Au-delà des aspects techniques, la formation a mis l’accent sur la manière de traiter les témoignages des survivants. Les intervenants ont souligné que chaque reportage doit poursuivre un objectif clair, tout en évaluant les conséquences qu’il peut avoir sur les personnes concernées. Un récit centré uniquement sur la violence ou le traumatisme peut causer des préjudices durables aux victimes et à leurs communautés.
Les journalistes ont ainsi été invités à placer l’intérêt des survivants au cœur de leur travail, à utiliser un langage neutre et respectueux, et à s’abstenir de publier des informations permettant d’identifier les victimes, leurs proches ou les acteurs humanitaires présents sur le terrain.
La formation a également insisté sur l’importance de conduire les interviews dans un cadre sécurisé et respectueux. Les survivants doivent être informés de l’utilisation qui sera faite de leurs témoignages et conserver le droit de refuser certaines questions, de demander une interruption ou d’être accompagnés par une personne de confiance.
Les participants ont en outre été encouragés à consulter des spécialistes des traumatismes et des conflits avant la publication de certains contenus sensibles. Chaque reportage consacré à une crise devrait également orienter les populations vers les services d’assistance disponibles, qu’il s’agisse des structures communautaires, des ONG ou des agences des Nations unies.
Informer sans nuire en période d’Ebola
Concernant Ebola, les formateurs ont rappelé que le rôle du journaliste repose sur trois piliers : diffuser les messages de prévention, lutter contre les rumeurs et renforcer la confiance envers les équipes de riposte. Ils ont recommandé de privilégier les sources officielles, notamment le ministère de la Santé et l’Organisation mondiale de la Santé (OMS), tout en précisant clairement si une information est confirmée, en cours de vérification ou non vérifiée.

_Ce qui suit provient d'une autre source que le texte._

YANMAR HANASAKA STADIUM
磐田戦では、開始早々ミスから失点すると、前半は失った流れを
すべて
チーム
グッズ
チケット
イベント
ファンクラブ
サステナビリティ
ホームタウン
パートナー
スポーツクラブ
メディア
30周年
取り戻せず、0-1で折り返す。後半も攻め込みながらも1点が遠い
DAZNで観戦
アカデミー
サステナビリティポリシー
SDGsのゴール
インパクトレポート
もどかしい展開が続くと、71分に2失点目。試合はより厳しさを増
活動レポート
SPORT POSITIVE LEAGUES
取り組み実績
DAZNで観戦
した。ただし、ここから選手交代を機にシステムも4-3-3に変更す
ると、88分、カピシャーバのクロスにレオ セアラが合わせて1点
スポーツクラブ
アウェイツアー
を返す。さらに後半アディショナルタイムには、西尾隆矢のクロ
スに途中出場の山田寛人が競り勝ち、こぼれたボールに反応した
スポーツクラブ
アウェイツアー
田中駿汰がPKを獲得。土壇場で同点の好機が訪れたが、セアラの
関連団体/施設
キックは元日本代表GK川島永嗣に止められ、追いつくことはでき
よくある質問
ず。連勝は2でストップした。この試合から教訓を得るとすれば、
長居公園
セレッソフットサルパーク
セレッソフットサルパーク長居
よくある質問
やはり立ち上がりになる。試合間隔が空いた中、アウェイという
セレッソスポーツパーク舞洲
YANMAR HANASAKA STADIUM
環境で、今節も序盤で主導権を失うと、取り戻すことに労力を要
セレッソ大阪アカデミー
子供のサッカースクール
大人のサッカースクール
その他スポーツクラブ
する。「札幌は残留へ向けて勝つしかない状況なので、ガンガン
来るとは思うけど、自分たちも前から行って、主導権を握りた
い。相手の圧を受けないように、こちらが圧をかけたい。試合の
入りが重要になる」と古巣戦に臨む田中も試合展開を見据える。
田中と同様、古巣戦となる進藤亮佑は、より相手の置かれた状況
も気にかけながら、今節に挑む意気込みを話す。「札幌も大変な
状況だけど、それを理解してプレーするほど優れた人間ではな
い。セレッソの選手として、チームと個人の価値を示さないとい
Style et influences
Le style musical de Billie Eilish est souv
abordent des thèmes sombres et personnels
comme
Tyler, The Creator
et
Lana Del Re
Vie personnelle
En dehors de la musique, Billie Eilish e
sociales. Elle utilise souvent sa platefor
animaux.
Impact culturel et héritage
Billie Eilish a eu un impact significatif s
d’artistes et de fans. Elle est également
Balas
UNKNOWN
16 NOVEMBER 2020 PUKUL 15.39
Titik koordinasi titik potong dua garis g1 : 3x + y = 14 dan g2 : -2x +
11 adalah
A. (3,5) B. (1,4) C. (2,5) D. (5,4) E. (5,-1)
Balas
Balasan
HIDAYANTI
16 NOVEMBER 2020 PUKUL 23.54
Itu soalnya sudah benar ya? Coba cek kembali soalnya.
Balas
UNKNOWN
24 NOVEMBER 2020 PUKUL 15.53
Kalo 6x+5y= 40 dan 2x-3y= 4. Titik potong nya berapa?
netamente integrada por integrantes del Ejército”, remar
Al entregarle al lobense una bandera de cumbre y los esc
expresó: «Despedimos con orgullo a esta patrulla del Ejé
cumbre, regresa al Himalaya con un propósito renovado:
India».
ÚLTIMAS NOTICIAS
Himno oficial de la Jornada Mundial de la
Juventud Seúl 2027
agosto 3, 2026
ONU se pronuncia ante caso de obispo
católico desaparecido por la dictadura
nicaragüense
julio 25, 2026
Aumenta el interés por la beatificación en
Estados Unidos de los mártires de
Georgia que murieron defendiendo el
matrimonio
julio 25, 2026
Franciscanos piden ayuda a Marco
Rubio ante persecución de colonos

Ils ont également déconseillé toute diffusion d’images ou d’informations susceptibles de stigmatiser les malades, leurs familles ou les centres de prise en charge.
Si les témoignages des survivants peuvent contribuer à sensibiliser l’opinion publique, influencer les politiques publiques et soutenir d’autres victimes, ils peuvent aussi comporter des risques, notamment la reviviscence du traumatisme ou des conséquences judiciaires. Les principes éthiques visent ainsi à maximiser les bénéfices de ces témoignages tout en limitant les préjudices.

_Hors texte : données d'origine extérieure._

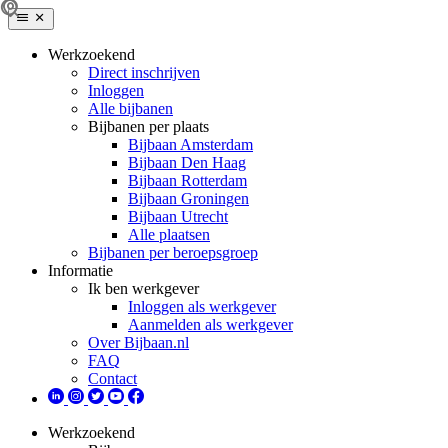
Werkzoekend
Direct inschrijven
Inloggen
Alle bijbanen
Bijbanen per plaats
Bijbaan Amsterdam
Bijbaan Den Haag
Bijbaan Rotterdam
Bijbaan Groningen
Bijbaan Utrecht
Alle plaatsen
Bijbanen per beroepsgroep
Informatie
Ik ben werkgever
Inloggen als werkgever
Aanmelden als werkgever
Over Bijbaan.nl
FAQ
Contact
Werkzoekend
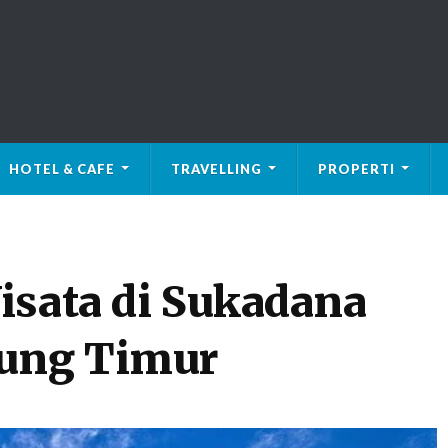
HOTEL & CAFE
TRAVELLING
PROPERTI
isata di Sukadana
ung Timur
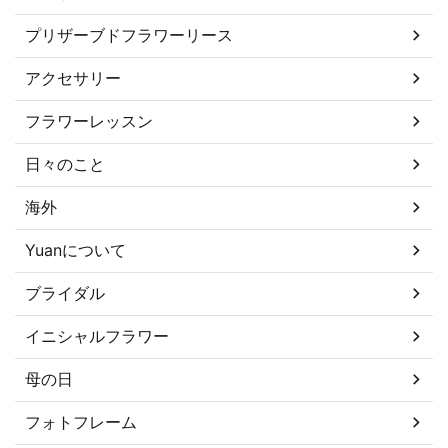
プリザーブドフラワーリース
アクセサリー
フラワーレッスン
日々のこと
海外
Yuanについて
ブライダル
イニシャルフラワー
母の日
フォトフレーム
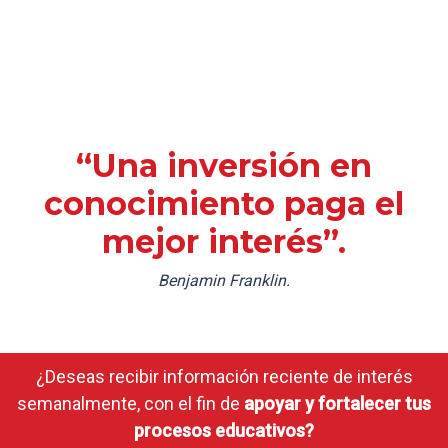
“Una inversión en
conocimiento paga el
mejor interés”.
Benjamin Franklin.
¿Deseas recibir información reciente de interés
semanalmente, con el fin de
apoyar y fortalecer tus
procesos educativos?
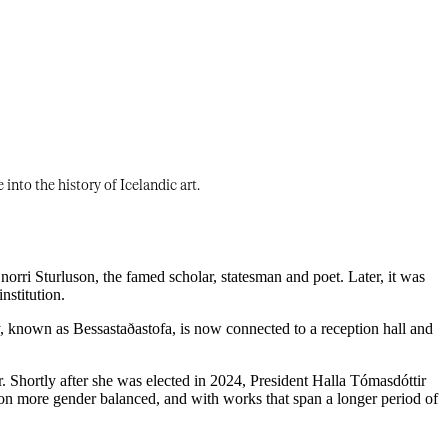
‌‍‍‌‌‍ ​‌‍‌​‌‍‌‌‌ ​‍​‍‌‌​ ‌‌‌​​‍‌‌ ‌‍‍ ‌‍‌‌‌ ‍‌​‍‌‌​ ​ ‌​‌​​‍‌‌​ ​ ‌​‌​​‍‌‌​ ​‍​ ​‍‌‍‌​‌‍​‌‌‍​‌​ ‌​​ ​ ​ ‌‌‌‍‌​‌‍‌‍​ ‌‌​ ‌‌​ ​​​ ‍​​‍‌‌​ ​‍​ ​‍​‍‌‌​ ‌‌‌​‌​​‍ ‍‌‍​ ‌‍​‌‌‍ ​‌‍ ​‌‌‌​‌‍ ‌​​‌‌‍​ ‌ ‌​‌‍‍‌‌‍ ‌‍ ‍​‍ ‍‌‍‌​‌‍‌‌‌ ​ ‌‍​ ‌ ​‍‌‍‍‌‌ ​​‌ ‌​‌‍‍‌‌‍ ‌‍ ‍​‍‌‍‌ ​​‌‍‌‌‌ ​‍‌ ​ ‌ ​​‌‍‌‌‌‍​ ‌ ‌​‌‍‍‌‌ ‌‍‌‍‌‌​ ‌‌ ​​‌ ‌‌‌‍​‍‌‍ ​‌‍‍‌‌ ​ ‌‍‍​‌‍‌‌‌‍‌​​‍​‍‌ ‌
norri Sturluson, the famed scholar, statesman and poet. Later, it was
 ‌‍‌​​ ‌‌​ ‌‍‌‍​‌‌‍‌‌‌‍‌‌​ ‍​‌‍‌‍​‍‌‌​ ​‍​ ​‍​‍‌‌​ ‌‌‌​‌​​‍ ‍‌ ‌​‌‍‌‌‌ ‍​‌ ‌​​‍‌‍‌ ​​‌‍‌‌‌ ​‍‌ ​ ‌ ​​‌‍‌‌‌‍​ ‌ ‌​‌‍‍‌‌ ‌‍‌‍‌‌​ ‌‌ ​​‌ ‌‌‌‍​‍‌‍ ​‌‍‍‌‌ ​ ‌‍‍​‌‍‌‌‌‍‌​​‍​‍‌ ‌
ty, known as Bessastaðastofa, is now connected to a reception hall and
ir. Shortly after she was elected in 2024, President Halla Tómasdóttir
ion more gender balanced, and with works that span a longer period of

Les échanges ont enfin rappelé qu’à Beni, durant l’épidémie d’Ebola, la peur, les rumeurs et l’incompréhension des mesures sanitaires avaient alimenté une forte résistance communautaire. Les attaques contre les équipes de santé avaient réduit les activités de dépistage et favorisé la propagation de la maladie.
Pour les formateurs, dans un contexte de crise comme celui du Nord-Kivu, le journaliste ne se limite pas à informer. Il participe à la réponse collective. Une information rigoureuse peut contribuer à réduire les rumeurs et à restaurer la confiance, tandis qu’une information imprécise peut aggraver les tensions.